Described as “a memoir of a gay Muslim’s journey to acceptance”, I can only imagine that committing such a personal story to paper must have felt terrifying at times, but it feels like a story that needs to be shared. It has a universal relevance and – like so many Book Festival events – it made me optimistic that open and thoughtful dialogue can create change.
This book packs a lot into 186 pages: part manifesto, part call to arms, part essential handbook to navigating the climate crisis.
Co-authored by two key architects of the 2015 UN Paris Agreement, it imagines what will happen if we meet the terms of that agreement by 2050, and what will happen if we don’t. There’s an urgency about it, but also an unshakable optimism underpinning the practical, manageable advice the authors give.
It reminds us that hope is a radical political act, and one we particularly need in times of crisis and uncertainty.
After the death of her best friend Vivian, the narrator is torn apart with grief. To try to cope she revisits Vivian’s favourite television programme ‘Little Blue’ (invented by Plante) and in doing so relives their memories together. The novel details how these transgender women became friends and the unrequited love and loss that followed. The narrator falls into the unusual world of Little Blue and creates an encyclopedia based on the programme to dedicate to Vivian like a love letter.
It’s a poignant, playful and accessible read – aided by the alphabetical nature of the encyclopedic style. An impressive debut with which it’s easy to become enamoured.
Edinburgh-based writer Maggie O'Farrell has produced her finest novel to date with Hamnet, and it turns out to be remarkably topical too.

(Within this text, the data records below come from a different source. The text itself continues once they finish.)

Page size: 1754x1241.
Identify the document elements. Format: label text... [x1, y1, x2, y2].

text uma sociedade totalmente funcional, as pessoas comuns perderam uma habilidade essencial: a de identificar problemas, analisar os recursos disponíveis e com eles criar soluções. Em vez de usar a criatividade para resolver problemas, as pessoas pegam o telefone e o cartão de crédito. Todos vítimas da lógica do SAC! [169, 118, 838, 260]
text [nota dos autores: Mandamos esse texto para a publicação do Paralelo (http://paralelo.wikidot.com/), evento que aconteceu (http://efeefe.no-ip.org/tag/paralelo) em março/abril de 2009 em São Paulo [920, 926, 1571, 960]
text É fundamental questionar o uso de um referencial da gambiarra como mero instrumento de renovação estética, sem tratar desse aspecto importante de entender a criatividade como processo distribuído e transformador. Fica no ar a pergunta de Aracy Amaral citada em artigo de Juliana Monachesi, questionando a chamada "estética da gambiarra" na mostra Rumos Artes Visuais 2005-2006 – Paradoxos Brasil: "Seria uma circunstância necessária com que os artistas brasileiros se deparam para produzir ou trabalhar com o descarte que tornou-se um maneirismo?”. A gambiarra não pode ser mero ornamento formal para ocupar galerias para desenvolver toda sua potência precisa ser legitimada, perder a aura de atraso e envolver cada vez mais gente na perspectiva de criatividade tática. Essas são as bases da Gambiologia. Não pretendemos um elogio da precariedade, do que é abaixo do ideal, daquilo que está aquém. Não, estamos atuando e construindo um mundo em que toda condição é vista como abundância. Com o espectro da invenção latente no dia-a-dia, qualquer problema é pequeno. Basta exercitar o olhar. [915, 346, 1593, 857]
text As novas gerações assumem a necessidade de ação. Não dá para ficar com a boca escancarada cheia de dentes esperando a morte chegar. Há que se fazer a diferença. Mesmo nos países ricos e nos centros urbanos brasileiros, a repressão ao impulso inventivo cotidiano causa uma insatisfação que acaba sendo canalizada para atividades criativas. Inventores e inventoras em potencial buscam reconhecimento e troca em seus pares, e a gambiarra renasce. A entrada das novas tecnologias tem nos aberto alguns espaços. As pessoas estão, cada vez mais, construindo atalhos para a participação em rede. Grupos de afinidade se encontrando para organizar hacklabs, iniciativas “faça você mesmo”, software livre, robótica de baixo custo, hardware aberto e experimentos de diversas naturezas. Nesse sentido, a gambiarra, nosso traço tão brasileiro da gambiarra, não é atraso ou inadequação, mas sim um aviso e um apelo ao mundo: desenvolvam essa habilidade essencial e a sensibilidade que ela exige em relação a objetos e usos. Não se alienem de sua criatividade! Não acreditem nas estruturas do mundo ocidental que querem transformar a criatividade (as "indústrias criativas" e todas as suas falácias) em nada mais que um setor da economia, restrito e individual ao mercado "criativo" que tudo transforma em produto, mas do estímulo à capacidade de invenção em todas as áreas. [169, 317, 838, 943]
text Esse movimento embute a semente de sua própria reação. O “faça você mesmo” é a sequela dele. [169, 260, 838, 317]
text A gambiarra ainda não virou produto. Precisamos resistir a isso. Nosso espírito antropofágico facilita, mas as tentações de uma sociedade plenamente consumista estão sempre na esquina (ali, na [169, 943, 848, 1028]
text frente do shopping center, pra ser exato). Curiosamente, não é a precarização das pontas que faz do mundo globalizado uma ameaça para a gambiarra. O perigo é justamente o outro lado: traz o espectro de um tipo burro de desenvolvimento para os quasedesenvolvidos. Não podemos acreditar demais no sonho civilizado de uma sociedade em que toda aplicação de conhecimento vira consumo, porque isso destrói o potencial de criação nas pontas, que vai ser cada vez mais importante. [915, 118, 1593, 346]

Hamnet is set in Stratford in the late-16th century, at a time when bubonic plague is on the rise across England. The central character in the book, Hamnet, is one of Shakespeare's three children. His twin sister Julia has fallen ill and he is desperately trying to find his mother Agnes.
Alongside a story of sickness, it's a way of looking at Shakespeare's emerging success as a playwright and his guilt as an absent father. O'Farrell's exquisite depiction of motherly love and her ability to construct a compelling narrative are masterful in this short but deeply moving novel.